** Excerpted passage follows **
The Green Party supports the principles of "fair" trade, rather than "free" trade. Therefore, we support the renegotiation of: international trade agreements such as CAFTA and NAFTA and the WTO; the policies of the IMF, World Bank and other international banking institutions; and the terms and conditions of contracts with multinational corporations; and cancellation of the crushing international debt for highly indebted poor countries.
 All immigrant workers in the U.S., legal or not, must be subject to U.S. wage, tax and labor laws including workplace health and safety standards as well as worker's compensation, disability and unemployment insurance benefits. Programs involving temporary worker status must include the option of permanent residency for immigrants already in the U.S.
 Legalization programs to provide immigrants with the ability to obtain Permanent Residency status should provide information on entry outlining the legalization process timeline and should be fair, simplified, transparent, affordable, and attainable by at most 5 years after entry. Immediate and full legalization should be offered for all immigrants and their families currently resident within the United States.
** End of Excerpted passage **
** Data excerpts follows **
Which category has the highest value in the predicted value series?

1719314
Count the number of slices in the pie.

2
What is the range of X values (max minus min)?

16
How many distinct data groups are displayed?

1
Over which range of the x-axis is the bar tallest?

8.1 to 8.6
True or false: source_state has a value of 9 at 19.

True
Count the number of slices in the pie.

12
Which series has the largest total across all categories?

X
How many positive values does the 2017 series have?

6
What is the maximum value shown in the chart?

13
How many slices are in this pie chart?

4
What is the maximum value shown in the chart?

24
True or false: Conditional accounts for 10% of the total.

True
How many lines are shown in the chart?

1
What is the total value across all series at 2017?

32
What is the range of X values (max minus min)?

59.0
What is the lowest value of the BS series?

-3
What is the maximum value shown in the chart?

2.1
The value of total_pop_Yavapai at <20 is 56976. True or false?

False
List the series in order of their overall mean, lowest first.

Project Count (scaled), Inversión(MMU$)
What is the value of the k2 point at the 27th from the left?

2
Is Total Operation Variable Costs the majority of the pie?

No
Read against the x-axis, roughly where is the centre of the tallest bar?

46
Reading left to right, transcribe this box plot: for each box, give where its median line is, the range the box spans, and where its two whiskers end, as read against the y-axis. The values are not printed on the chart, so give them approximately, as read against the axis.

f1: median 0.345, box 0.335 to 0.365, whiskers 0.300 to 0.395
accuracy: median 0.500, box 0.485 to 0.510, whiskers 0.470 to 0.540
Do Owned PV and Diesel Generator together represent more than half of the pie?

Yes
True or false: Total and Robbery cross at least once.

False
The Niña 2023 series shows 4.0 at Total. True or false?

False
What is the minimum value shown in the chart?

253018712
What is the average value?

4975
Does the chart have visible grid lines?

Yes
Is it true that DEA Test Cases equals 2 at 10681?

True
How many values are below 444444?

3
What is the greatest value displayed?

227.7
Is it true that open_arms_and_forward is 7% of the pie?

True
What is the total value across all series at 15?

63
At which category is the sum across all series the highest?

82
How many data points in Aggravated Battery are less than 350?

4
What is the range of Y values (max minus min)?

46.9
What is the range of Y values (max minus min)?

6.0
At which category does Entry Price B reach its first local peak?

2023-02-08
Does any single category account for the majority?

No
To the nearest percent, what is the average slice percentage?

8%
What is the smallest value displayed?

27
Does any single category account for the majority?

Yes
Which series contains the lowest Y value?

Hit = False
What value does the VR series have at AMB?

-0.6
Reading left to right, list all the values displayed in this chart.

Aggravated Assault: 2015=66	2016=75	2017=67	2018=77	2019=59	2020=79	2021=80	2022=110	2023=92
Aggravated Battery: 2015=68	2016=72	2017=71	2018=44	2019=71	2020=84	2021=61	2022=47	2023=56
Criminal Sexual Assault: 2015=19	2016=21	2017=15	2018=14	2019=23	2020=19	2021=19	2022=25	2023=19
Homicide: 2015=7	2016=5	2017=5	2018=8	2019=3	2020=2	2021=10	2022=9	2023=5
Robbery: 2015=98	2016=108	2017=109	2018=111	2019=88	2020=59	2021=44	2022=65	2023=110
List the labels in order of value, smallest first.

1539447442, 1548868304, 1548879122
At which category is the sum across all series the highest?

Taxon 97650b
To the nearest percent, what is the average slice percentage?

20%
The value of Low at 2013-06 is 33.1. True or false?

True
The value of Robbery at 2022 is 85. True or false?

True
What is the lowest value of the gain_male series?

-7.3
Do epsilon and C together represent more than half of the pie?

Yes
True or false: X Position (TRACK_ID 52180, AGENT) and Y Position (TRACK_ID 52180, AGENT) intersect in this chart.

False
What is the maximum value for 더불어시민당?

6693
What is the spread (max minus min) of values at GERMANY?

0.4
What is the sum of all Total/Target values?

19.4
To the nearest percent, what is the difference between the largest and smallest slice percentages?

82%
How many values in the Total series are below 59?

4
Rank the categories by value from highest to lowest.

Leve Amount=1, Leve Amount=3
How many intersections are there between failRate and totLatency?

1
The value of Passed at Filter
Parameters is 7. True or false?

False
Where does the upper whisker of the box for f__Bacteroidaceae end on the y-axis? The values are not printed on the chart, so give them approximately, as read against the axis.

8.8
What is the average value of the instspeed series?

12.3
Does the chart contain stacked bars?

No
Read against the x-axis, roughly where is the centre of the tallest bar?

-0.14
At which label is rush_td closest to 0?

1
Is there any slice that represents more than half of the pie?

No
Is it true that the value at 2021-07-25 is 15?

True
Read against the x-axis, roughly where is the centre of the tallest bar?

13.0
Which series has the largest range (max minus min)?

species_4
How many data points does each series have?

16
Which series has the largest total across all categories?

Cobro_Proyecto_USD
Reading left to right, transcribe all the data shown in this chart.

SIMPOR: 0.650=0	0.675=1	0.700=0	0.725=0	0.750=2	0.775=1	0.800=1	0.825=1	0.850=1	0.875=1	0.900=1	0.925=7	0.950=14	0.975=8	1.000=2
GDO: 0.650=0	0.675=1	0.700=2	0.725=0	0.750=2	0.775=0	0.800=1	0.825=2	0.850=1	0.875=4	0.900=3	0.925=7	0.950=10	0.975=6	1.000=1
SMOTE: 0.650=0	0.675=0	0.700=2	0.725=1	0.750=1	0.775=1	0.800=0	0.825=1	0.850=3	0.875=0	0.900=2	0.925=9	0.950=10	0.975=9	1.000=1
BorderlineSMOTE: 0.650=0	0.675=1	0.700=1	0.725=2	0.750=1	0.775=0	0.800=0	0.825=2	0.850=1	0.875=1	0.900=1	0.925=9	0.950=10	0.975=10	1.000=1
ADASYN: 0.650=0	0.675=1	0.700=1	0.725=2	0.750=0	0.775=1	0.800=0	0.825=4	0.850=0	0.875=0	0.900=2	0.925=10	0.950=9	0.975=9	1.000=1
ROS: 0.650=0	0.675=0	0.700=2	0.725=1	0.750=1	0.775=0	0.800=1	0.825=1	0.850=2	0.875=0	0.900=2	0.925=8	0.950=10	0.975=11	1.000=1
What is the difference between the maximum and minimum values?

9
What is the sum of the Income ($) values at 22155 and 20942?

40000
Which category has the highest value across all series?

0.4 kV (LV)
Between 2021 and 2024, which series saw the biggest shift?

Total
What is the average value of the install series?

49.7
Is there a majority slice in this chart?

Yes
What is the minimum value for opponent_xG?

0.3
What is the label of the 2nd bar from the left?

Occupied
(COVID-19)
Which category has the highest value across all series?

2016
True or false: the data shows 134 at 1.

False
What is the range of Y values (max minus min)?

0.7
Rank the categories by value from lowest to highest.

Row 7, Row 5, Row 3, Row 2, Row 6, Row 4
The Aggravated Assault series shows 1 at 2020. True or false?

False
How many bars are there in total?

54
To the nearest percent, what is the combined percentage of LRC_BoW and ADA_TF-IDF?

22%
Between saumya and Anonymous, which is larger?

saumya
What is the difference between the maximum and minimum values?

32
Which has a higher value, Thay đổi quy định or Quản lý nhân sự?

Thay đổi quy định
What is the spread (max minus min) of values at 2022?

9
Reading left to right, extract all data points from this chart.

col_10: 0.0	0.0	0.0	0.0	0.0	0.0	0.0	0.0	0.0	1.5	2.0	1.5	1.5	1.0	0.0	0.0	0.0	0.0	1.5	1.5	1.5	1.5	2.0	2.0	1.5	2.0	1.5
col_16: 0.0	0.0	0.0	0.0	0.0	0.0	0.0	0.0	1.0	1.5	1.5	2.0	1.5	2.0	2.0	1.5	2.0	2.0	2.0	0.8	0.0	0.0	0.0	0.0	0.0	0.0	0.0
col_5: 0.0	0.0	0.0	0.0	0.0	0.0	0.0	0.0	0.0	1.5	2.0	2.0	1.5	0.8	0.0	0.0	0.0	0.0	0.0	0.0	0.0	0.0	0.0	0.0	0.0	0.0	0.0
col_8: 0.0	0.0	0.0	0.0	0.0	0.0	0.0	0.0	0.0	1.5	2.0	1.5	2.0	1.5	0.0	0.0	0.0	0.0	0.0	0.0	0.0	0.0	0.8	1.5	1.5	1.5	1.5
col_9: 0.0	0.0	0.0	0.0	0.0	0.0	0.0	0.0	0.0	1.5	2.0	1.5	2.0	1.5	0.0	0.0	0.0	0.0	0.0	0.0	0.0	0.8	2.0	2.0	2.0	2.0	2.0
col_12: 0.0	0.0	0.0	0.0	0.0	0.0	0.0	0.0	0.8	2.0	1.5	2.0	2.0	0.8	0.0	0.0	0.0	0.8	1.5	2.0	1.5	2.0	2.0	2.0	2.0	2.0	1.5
** End of Data excerpts **
→ **Task to carry out**: Reproduce the part of the Green Party trade and immigration excerpt between "The Green Party" and "already in the U.S.", inclusive.

→ **Task answer**:
The Green Party supports the principles of "fair" trade, rather than "free" trade. Therefore, we support the renegotiation of: international trade agreements such as CAFTA and NAFTA and the WTO; the policies of the IMF, World Bank and other international banking institutions; and the terms and conditions of contracts with multinational corporations; and cancellation of the crushing international debt for highly indebted poor countries.
 All immigrant workers in the U.S., legal or not, must be subject to U.S. wage, tax and labor laws including workplace health and safety standards as well as worker's compensation, disability and unemployment insurance benefits. Programs involving temporary worker status must include the option of permanent residency for immigrants already in the U.S.